Published online by Cambridge University Press: 13 September 2025
Introduction
Managing extensive data has become an increasingly important part of information work since digital modes of storage and manipulation became widely available during the last decades of the 20th century. The sense that we have transitioned into a data-driven digital age sometimes leads to a present-minded view that positions library data as a contemporary phenomenon, of interest principally for tracking the needs and interests of current users and professionals. However, libraries have always relied on structured data to manage their collections. While this data has proliferated and become more tightly networked in modern contexts, it has done so based on practices with deep historical roots. Records ranging from the fragmentary and casual to the punctilious and voluminous have been employed for logging orders, tracing purchases, organising shelving, allowing users to locate materials and tracking responsibility for books, both within collections and when volumes depart from library premises with borrowers.
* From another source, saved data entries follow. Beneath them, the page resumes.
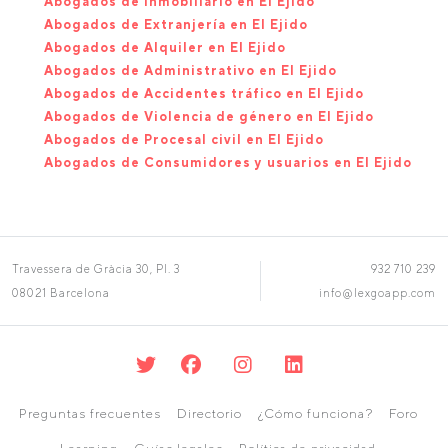
Abogados de Inmobiliario en El Ejido
Abogados de Extranjería en El Ejido
Abogados de Alquiler en El Ejido
Abogados de Administrativo en El Ejido
Abogados de Accidentes tráfico en El Ejido
Abogados de Violencia de género en El Ejido
Abogados de Procesal civil en El Ejido
Abogados de Consumidores y usuarios en El Ejido
Travessera de Gràcia 30, Pl. 3
932 710 239
08021 Barcelona
info@lexgoapp.com
Preguntas frecuentes
Directorio
¿Cómo funciona?
Foro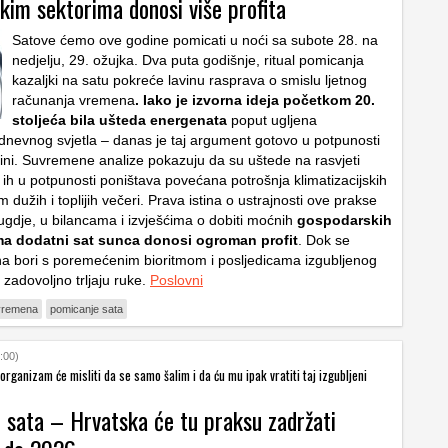
kim sektorima donosi više profita
Satove ćemo ove godine pomicati u noći sa subote 28. na
nedjelju, 29. ožujka. Dva puta godišnje, ritual pomicanja
kazaljki na satu pokreće lavinu rasprava o smislu ljetnog
računanja vremena
. Iako je izvorna ideja početkom 20.
stoljeća bila ušteda energenata
poput ugljena
dnevnog svjetla – danas je taj argument gotovo u potpunosti
žini. Suvremene analize pokazuju da su uštede na rasvjeti
 ih u potpunosti poništava povećana potrošnja klimatizacijskih
m dužih i toplijih večeri. Prava istina o ustrajnosti ove prakse
rugdje, u bilancama i izvješćima o dobiti moćnih
gospodarskih
ma dodatni sat sunca donosi ogroman profit
. Dok se
a bori s poremećenim bioritmom i posljedicama izgubljenog
 zadovoljno trljaju ruke.
Poslovni
 vremena
pomicanje sata
:00)
organizam će misliti da se samo šalim i da ću mu ipak vratiti taj izgubljeni
 sata – Hrvatska će tu praksu zadržati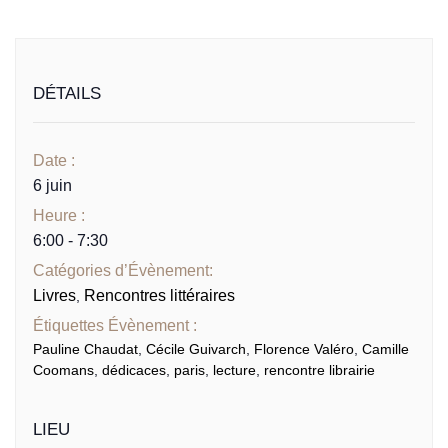
DÉTAILS
Date :
6 juin
Heure :
6:00 - 7:30
Catégories d’Évènement:
Livres
Rencontres littéraires
,
Étiquettes Évènement :
Pauline Chaudat
,
Cécile Guivarch
,
Florence Valéro
,
Camille
Coomans
,
dédicaces
,
paris
,
lecture
,
rencontre librairie
LIEU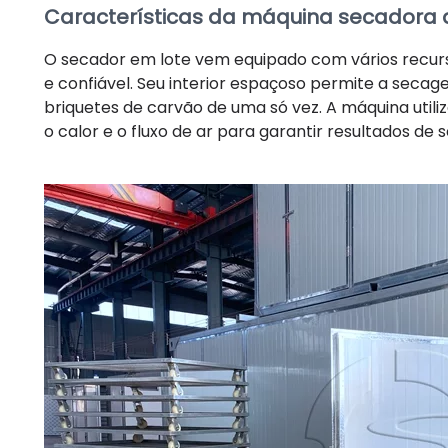
Características da máquina secadora de
O secador em lote vem equipado com vários recur
e confiável. Seu interior espaçoso permite a sec
briquetes de carvão de uma só vez. A máquina util
o calor e o fluxo de ar para garantir resultados d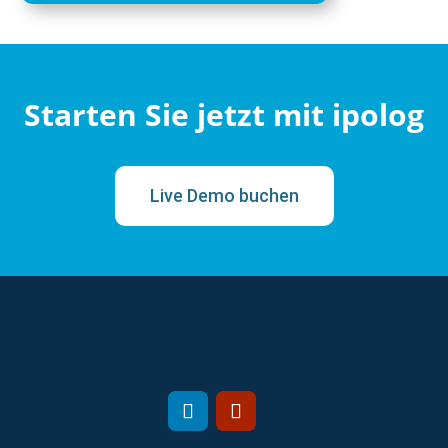
Starten Sie jetzt mit ipolog
Live Demo buchen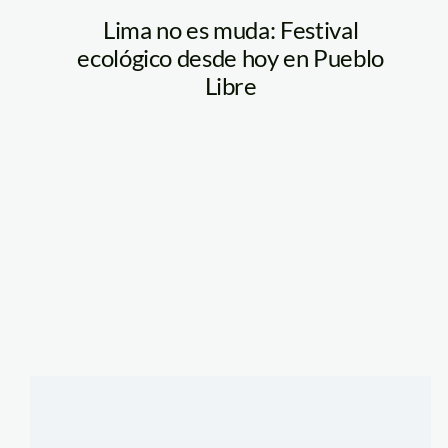
Lima no es muda: Festival
ecológico desde hoy en Pueblo
Libre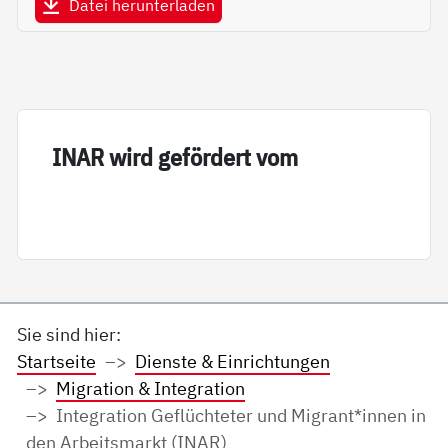
Datei herunterladen
INAR wird ge­för­dert vom
Sie sind hier:
Startseite
Dienste & Einrichtungen
Migration & Integration
Integration Geflüchteter und Migrant*innen in
den Arbeitsmarkt (INAR)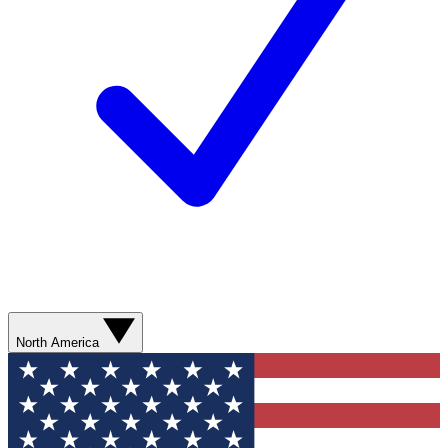
North America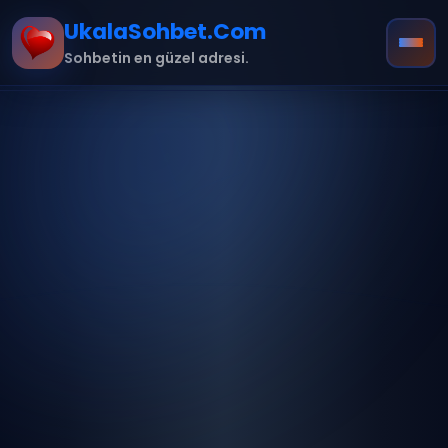
UkalaSohbet.Com
Sohbetin en güzel adresi.
Ana Sayfa
Hakkımızda
İletişim
Kurallar
mobil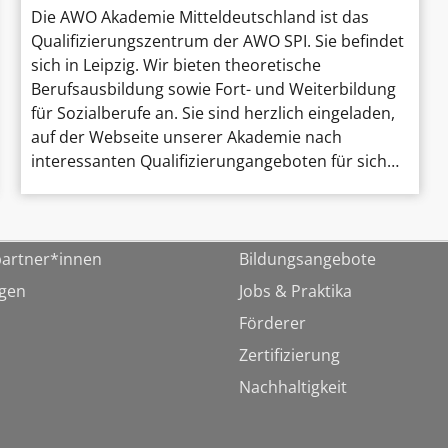
Die AWO Akademie Mitteldeutschland ist das
Qualifizierungszentrum der AWO SPI. Sie befindet
sich in Leipzig. Wir bieten theoretische
Berufsausbildung sowie Fort- und Weiterbildung
für Sozialberufe an. Sie sind herzlich eingeladen,
auf der Webseite unserer Akademie nach
interessanten Qualifizierungangeboten für sich…
artner*innen
Bildungsangebote
ngen
Jobs & Praktika
Förderer
Zertifizierung
Nachhaltigkeit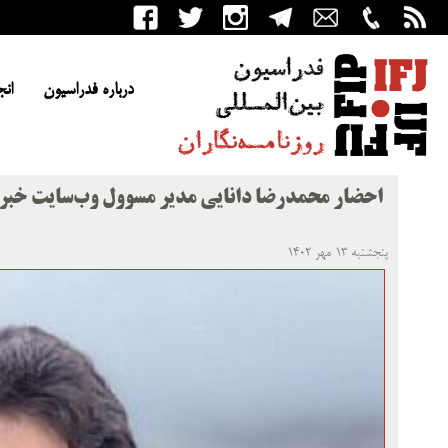
درباره فدراسیون
انج
احضار محمدرضا دانایی مدیر مسوول وب‌سایت خبرف
پنجشنبه ۱۳ مهر ۱۴۰۲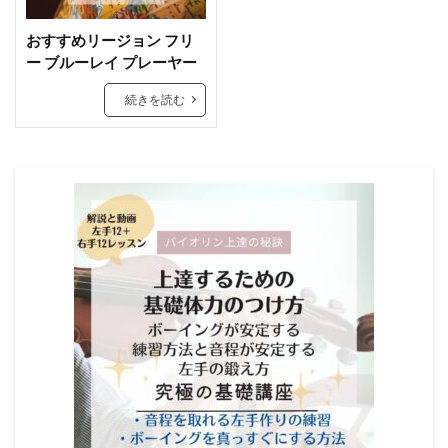
おすすめリージョン フリ
ー ブルーレイ プレーヤー
続きを読む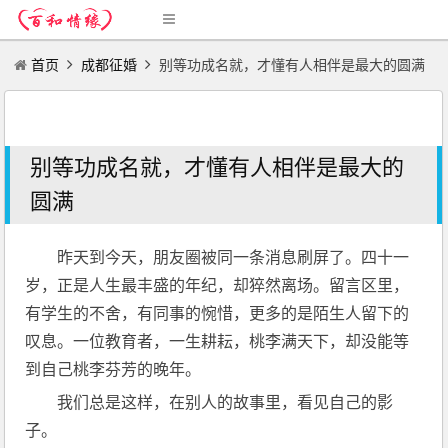
首页
成都征婚
别等功成名就，才懂有人相伴是最大的圆满
别等功成名就，才懂有人相伴是最大的
圆满
昨天到今天，朋友圈被同一条消息刷屏了。四十一
岁，正是人生最丰盛的年纪，却猝然离场。留言区里，
有学生的不舍，有同事的惋惜，更多的是陌生人留下的
叹息。一位教育者，一生耕耘，桃李满天下，却没能等
到自己桃李芬芳的晚年。
我们总是这样，在别人的故事里，看见自己的影
子。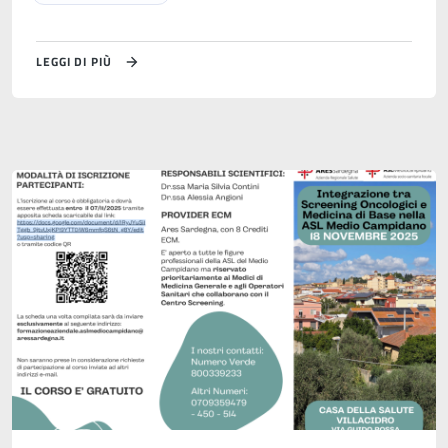
LEGGI DI PIÙ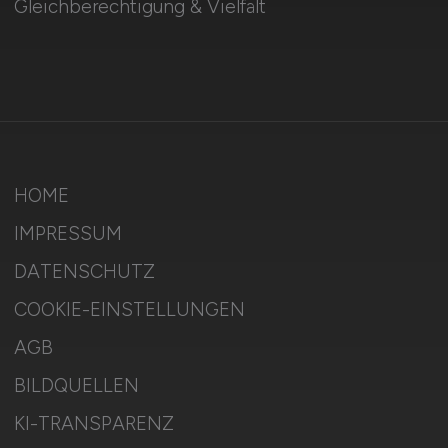
Gleichberechtigung & Vielfalt
HOME
IMPRESSUM
DATENSCHUTZ
COOKIE-EINSTELLUNGEN
AGB
BILDQUELLEN
KI-TRANSPARENZ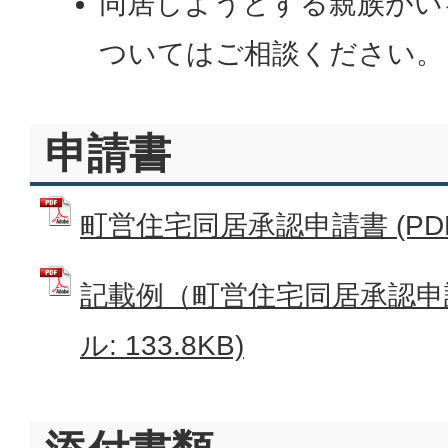
同居しようとする親族がい
ついてはご相談ください。
申請書
町営住宅同居承認申請書 (PDFフ
記載例（町営住宅同居承認申請
ル: 133.8KB)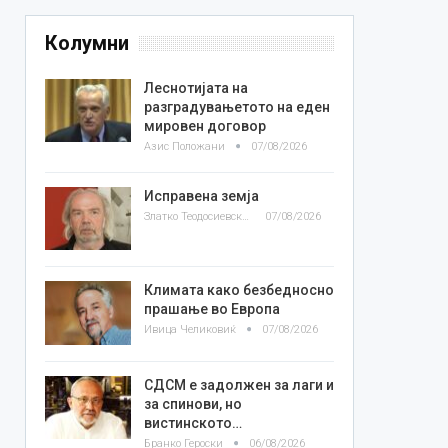
Колумни
Леснотијата на
разградувањетото на еден
мировен договор
Азис Положани
07/08/2026
Исправена земја
Златко Теодосиевски
07/08/2026
Климата како безбедносно
прашање во Европа
Ивица Челиковиќ
07/08/2026
СДСМ е задолжен за лаги и
за спинови, но
вистинското…
Бранко Героски
06/08/2026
The modules of modern library software, such as Ex Libris Group's Voyager, covering processes including acquisitions, cataloguing, circulation, reservations and various forms of reporting, are digital instantiations of what, in older libraries, were paper lists, bound accounts, laboriously-compiled manuscript catalogues, hefty receipt books and often snippy records of collection audits (it is very common for 18th-century curatorial documents from Scottish university libraries to bemoan the poor condition of books and uneven compliance with requests for returns from the more senior members of the university community).